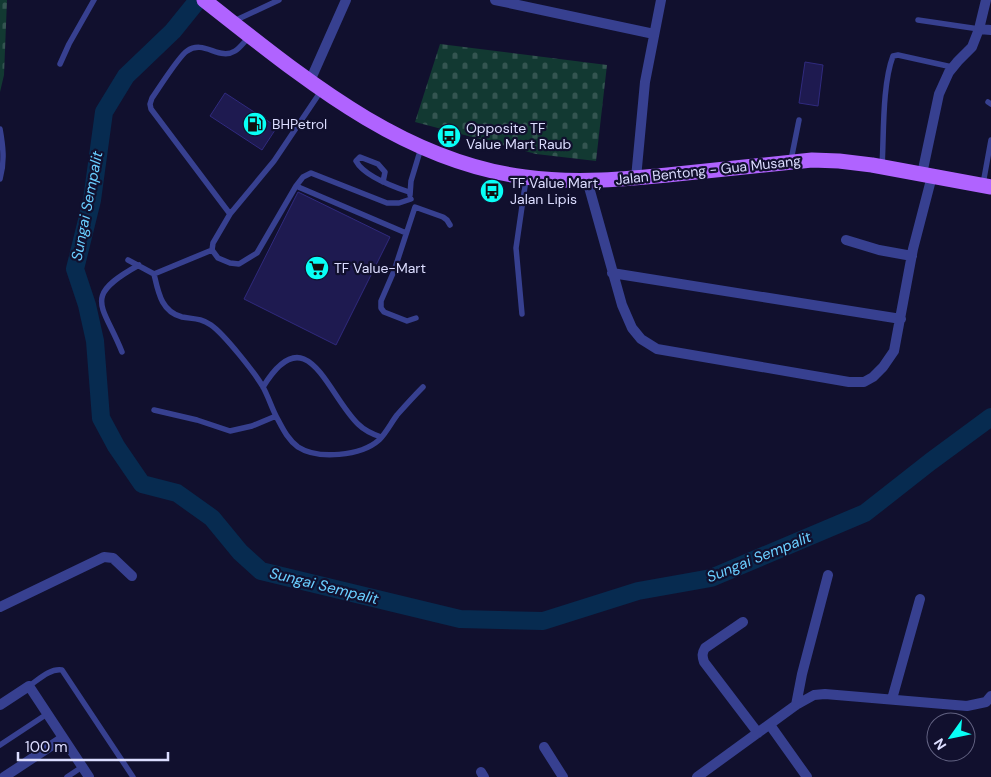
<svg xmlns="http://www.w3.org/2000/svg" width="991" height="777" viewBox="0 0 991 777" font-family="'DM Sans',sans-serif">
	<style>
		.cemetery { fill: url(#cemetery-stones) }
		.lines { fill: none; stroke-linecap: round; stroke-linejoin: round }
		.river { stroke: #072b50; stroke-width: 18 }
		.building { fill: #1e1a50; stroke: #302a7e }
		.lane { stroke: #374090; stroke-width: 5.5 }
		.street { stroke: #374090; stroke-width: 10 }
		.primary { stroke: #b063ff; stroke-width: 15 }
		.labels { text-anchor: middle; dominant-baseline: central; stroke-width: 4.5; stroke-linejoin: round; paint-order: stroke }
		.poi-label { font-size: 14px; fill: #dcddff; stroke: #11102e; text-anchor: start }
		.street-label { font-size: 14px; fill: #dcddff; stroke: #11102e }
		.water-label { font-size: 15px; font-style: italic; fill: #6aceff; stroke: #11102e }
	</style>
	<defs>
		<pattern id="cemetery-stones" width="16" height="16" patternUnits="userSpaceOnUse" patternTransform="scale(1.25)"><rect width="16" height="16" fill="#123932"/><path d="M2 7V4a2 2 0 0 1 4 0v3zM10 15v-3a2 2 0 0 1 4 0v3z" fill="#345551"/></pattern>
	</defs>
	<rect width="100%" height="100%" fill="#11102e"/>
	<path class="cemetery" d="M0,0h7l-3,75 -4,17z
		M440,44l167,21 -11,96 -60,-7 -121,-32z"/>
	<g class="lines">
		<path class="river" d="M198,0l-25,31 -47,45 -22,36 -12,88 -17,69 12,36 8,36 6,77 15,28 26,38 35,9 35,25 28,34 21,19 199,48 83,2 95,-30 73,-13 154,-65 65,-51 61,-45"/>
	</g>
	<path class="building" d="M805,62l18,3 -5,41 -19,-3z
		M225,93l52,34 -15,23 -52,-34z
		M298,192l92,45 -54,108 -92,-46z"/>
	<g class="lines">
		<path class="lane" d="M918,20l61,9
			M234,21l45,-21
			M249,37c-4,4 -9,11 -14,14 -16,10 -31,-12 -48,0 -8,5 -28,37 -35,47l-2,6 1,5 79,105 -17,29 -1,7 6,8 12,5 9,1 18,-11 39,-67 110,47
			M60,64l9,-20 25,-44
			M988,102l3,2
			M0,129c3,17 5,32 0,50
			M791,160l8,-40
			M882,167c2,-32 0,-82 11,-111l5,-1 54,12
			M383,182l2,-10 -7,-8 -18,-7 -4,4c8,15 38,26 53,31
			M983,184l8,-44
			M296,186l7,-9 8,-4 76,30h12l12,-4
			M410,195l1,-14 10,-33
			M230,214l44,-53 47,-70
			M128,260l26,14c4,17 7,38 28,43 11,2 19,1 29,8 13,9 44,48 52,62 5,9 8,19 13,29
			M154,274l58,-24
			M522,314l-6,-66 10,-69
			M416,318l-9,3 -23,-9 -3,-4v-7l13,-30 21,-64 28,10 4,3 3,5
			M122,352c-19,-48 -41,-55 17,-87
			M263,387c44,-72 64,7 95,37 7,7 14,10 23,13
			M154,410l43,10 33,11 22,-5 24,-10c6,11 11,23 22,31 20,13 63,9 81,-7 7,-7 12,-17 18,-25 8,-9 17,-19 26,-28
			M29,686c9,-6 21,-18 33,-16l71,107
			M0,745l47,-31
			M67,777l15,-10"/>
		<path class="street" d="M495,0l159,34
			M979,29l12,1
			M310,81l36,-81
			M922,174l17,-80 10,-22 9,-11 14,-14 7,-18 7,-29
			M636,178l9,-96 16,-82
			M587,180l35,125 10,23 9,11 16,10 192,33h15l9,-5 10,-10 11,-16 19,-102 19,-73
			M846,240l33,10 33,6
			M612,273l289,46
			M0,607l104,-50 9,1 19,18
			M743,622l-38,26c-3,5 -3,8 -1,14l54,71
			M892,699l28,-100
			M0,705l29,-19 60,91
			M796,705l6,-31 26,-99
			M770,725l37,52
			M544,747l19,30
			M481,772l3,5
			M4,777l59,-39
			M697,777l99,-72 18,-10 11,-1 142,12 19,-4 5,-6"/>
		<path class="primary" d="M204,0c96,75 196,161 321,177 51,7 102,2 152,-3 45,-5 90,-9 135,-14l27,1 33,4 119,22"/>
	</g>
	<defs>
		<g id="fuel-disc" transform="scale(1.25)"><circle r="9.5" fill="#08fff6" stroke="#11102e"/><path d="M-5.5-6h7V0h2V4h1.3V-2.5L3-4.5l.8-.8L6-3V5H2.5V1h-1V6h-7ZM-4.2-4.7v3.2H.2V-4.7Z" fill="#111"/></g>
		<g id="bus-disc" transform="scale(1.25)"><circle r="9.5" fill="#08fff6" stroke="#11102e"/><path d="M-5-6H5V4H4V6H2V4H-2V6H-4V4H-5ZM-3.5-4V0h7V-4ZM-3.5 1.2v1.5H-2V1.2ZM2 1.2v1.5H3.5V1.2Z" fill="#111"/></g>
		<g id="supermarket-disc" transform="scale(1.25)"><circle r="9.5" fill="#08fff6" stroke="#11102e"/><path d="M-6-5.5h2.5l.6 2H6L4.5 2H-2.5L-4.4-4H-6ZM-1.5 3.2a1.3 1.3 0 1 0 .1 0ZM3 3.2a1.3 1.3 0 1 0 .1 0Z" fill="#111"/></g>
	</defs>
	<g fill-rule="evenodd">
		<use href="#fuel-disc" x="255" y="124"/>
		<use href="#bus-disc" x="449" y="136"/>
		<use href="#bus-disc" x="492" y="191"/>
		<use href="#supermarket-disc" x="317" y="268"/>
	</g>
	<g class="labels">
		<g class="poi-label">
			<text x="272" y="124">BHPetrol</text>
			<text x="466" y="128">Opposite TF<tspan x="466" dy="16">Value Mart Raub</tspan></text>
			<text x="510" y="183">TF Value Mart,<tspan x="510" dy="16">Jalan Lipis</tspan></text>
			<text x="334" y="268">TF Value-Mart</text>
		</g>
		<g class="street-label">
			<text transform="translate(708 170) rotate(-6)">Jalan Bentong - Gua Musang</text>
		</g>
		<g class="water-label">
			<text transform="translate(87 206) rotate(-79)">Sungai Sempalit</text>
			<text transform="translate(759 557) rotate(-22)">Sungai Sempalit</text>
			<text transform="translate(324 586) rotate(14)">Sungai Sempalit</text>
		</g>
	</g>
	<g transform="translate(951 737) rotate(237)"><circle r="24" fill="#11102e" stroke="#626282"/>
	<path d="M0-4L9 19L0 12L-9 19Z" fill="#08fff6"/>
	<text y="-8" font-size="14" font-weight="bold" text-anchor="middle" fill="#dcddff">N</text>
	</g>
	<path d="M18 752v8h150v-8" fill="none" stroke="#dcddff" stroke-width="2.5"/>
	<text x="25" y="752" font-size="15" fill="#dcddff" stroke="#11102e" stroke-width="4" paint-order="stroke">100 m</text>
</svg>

◆ ◆ ◆ ◆ ◆

* [Problem to work on]
Return only the lines between the one holding "M410,195l1,-14 10,-33" and the one holding "M587,180l35,125 10,23 9,11", inclusive, exactly as they appear above.

* [Response to the task]
			M410,195l1,-14 10,-33
			M230,214l44,-53 47,-70
			M128,260l26,14c4,17 7,38 28,43 11,2 19,1 29,8 13,9 44,48 52,62 5,9 8,19 13,29
			M154,274l58,-24
			M522,314l-6,-66 10,-69
			M416,318l-9,3 -23,-9 -3,-4v-7l13,-30 21,-64 28,10 4,3 3,5
			M122,352c-19,-48 -41,-55 17,-87
			M263,387c44,-72 64,7 95,37 7,7 14,10 23,13
			M154,410l43,10 33,11 22,-5 24,-10c6,11 11,23 22,31 20,13 63,9 81,-7 7,-7 12,-17 18,-25 8,-9 17,-19 26,-28
			M29,686c9,-6 21,-18 33,-16l71,107
			M0,745l47,-31
			M67,777l15,-10"/>
		<path class="street" d="M495,0l159,34
			M979,29l12,1
			M310,81l36,-81
			M922,174l17,-80 10,-22 9,-11 14,-14 7,-18 7,-29
			M636,178l9,-96 16,-82
			M587,180l35,125 10,23 9,11 16,10 192,33h15l9,-5 10,-10 11,-16 19,-102 19,-73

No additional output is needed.